5237 sayılı TCK madde 241 ile düzenlenen tefecilik suçu; “Kazanç elde etmek amacıyla başkasına ödünç para veren kişi, iki yıldan beş yıla kadar hapis ve beşbin güne kadar adlî para cezası ile cezalandırılır.” şeklindedir.
Suçla korunan hukuki değer, hukuka aykırı çeşitli davranışlarla ekonominin doğal dinamiklerinin ve bunların başında gelen serbest rekabet mekanizmasının işleyişinin bozulmasının engellenmek istenmesidir. Maddede suçun unsuru olarak yer alan eylem ise “Kazanç elde etmek amacıyla başkasına ödünç para vermek”tir. Ancak gerek maddedeki tanım gerekse “ödünç para verme”nin sözlük anlamı tefecilik suçunun oluşumuna vücut vermeye elverişli değildir. Zira burada cezalandırılmak istenen eylem “salt ödünç para verme” değil, “tefecilik yapmak”tır. Buna göre suçun oluşumu için aranması gereken unsurlar; kazanç elde etmek, belli bir vadeye bağlı olarak fahiş (piyasa koşullarına uygun olmayan) oranda faiz uygulamak ve bunun sistematik bir şekilde borç vermekten ibaret olması gerekir.
Tefecilik suçunun manevi unsuru ise suçun oluşması için eylemin “Kazanç elde etmek amacıyla” işlenmesi zorunluluğu olarak tanımlanabilir. Dolayısıyla bu amacın bulunmadığı ödünç para verme eyleminin tefecilik suçunu oluşturmadığı söylenebilir. Bir diğer ifadeyle bu suç ancak suçun kanuni tanımındaki eylemlerin kasten işlenmesi suretiyle oluşabilir.

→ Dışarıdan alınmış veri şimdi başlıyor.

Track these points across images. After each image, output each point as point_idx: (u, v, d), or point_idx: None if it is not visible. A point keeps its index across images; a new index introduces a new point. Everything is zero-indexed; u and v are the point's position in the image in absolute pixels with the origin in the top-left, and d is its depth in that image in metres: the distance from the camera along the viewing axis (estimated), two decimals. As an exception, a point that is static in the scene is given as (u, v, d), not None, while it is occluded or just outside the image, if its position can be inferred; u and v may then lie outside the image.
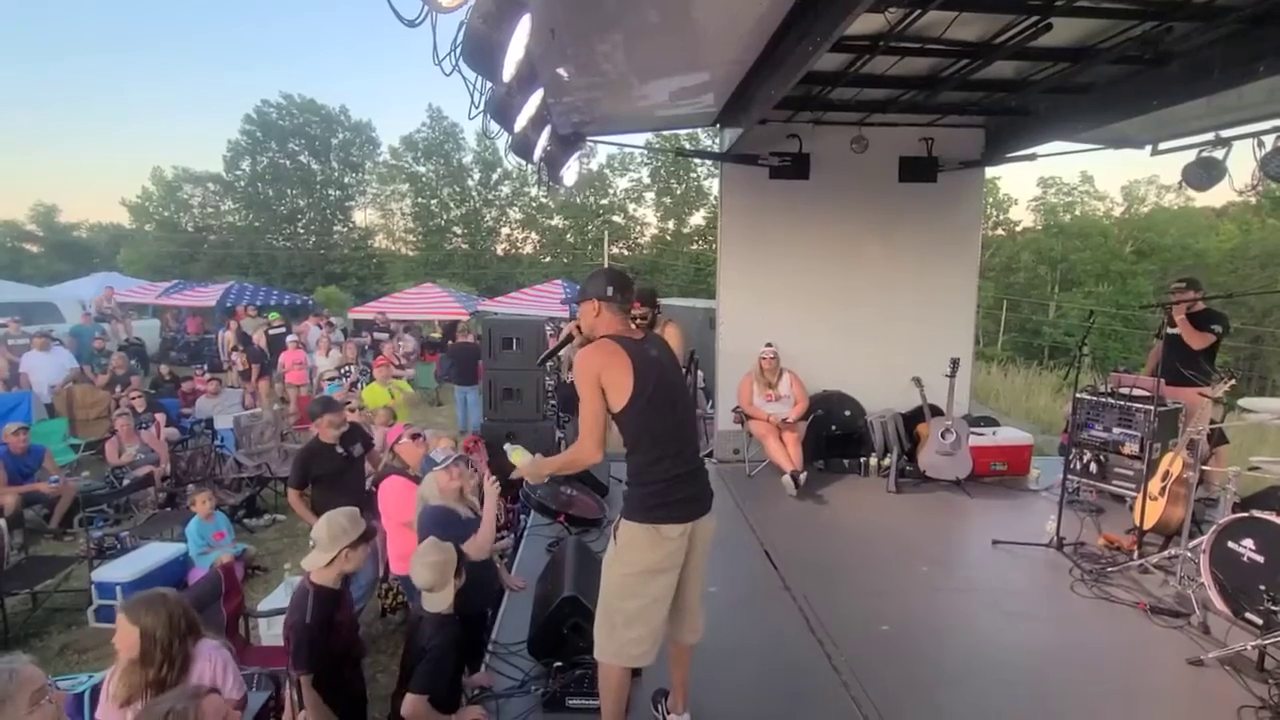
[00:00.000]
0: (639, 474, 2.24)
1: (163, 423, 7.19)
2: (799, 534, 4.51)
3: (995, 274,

Yargıtay uygulamasında ise;tefeciliğin süreklilik arz etmesi gerektiğine, sistemli bir şekilde işlenip işlenmediğinin ve meslek haline getirilip getirilmediğinin tespit edilmesi gerekliliğine değinen kararlar bulunmaktadır (“…Tefecilik suçunun oluşabilmesi için birden fazla kişiye sistemli ve sürekli bir biçimde faiz karşılığı ödünç para verilmesi gerekmekte olup, sanığın birçok kişiye faiz karşılığı ödünç para vererek çıkar sağlayıp sağlamadığı ve bu işi meslek haline getirip getirmediğinin tespiti…”; Yargıtay 7. Ceza Dairesi 2007/9329 E 2010/6025 K).

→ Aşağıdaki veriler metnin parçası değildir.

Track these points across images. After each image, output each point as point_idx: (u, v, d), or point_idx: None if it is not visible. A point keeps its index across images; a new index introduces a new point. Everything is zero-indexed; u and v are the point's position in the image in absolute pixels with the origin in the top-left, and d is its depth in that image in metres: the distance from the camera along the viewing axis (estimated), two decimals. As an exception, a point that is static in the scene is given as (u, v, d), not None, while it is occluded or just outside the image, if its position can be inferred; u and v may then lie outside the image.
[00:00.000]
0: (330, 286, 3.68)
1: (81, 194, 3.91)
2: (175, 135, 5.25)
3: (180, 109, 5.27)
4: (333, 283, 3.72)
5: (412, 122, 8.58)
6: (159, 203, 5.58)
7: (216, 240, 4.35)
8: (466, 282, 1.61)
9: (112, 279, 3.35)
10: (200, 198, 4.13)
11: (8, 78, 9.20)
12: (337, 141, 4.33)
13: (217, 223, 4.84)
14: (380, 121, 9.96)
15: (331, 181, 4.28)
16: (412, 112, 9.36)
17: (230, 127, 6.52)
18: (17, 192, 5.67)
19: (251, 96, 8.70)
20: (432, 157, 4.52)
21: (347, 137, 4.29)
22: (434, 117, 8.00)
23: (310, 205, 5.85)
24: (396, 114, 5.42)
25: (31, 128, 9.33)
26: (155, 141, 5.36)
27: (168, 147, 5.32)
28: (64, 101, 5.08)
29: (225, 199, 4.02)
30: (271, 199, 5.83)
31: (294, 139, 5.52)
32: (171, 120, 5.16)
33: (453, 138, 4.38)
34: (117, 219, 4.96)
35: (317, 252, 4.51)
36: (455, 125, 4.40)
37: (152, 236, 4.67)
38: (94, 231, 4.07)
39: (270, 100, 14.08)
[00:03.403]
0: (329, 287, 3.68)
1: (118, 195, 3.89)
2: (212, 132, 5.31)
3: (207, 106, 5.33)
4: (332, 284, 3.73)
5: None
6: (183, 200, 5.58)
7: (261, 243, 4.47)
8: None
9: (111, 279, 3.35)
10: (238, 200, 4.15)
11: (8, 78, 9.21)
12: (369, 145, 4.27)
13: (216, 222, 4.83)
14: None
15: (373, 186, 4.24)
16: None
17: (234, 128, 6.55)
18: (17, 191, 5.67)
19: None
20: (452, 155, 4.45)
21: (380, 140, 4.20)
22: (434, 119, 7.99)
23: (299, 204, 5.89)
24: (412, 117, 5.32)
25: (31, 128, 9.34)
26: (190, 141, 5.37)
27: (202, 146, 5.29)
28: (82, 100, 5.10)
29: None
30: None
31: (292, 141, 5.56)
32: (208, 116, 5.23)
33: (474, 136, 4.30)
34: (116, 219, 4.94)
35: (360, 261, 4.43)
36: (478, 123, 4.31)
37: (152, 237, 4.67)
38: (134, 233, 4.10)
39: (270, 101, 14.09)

Esasen Yargıtay’ın yaklaşımı, unsurlarla birlikte özellikle kazanç sağlama özel amacının ortaya çıkarılması adına bazı araştırmaların yapılması yönündedir. Bu açıdan karar arşivi irdelendiğinde öne çıkan kriterler;
*Para transferlerinin ne şekilde yapıldığı,
*Varsa failin alacaklı olduğu başka icra takip dosyalarının tespitiyle takip borçlularının tanık sıfatıyla dinlenilmesi,
*Gerektiği takdirde ilgili vergi dairesine yazı yazılarak fail hakkında bu konuda vergi inceleme raporu aldırılması,
*Failin tefecilik yaptığı iddiasıyla yargılandığı başka kamu davaları bulunduğunun araştırılması, derdest ise birleştirilmesi türünden araştırmalarla sonuca gidilmesi istenilmektedir (Yargıtay 5. Ceza Dairesi 05.06.2018 tarih, 2014/11110 E 2018/4245 K).
Özetle siz siz olun, kısa yoldan kar elde edeceğim diye başınızı ağrıtacak yollara tenezzül etmeyin.
*Yazımız genel bilgillendirmeye yöneliktir. Ceza sorumluluğu birçok ayrıntıyı içerdiğinden konusunda uzman kişilerden yardım alınması hak kaybı yaşanmaması adına son derece önemlidir.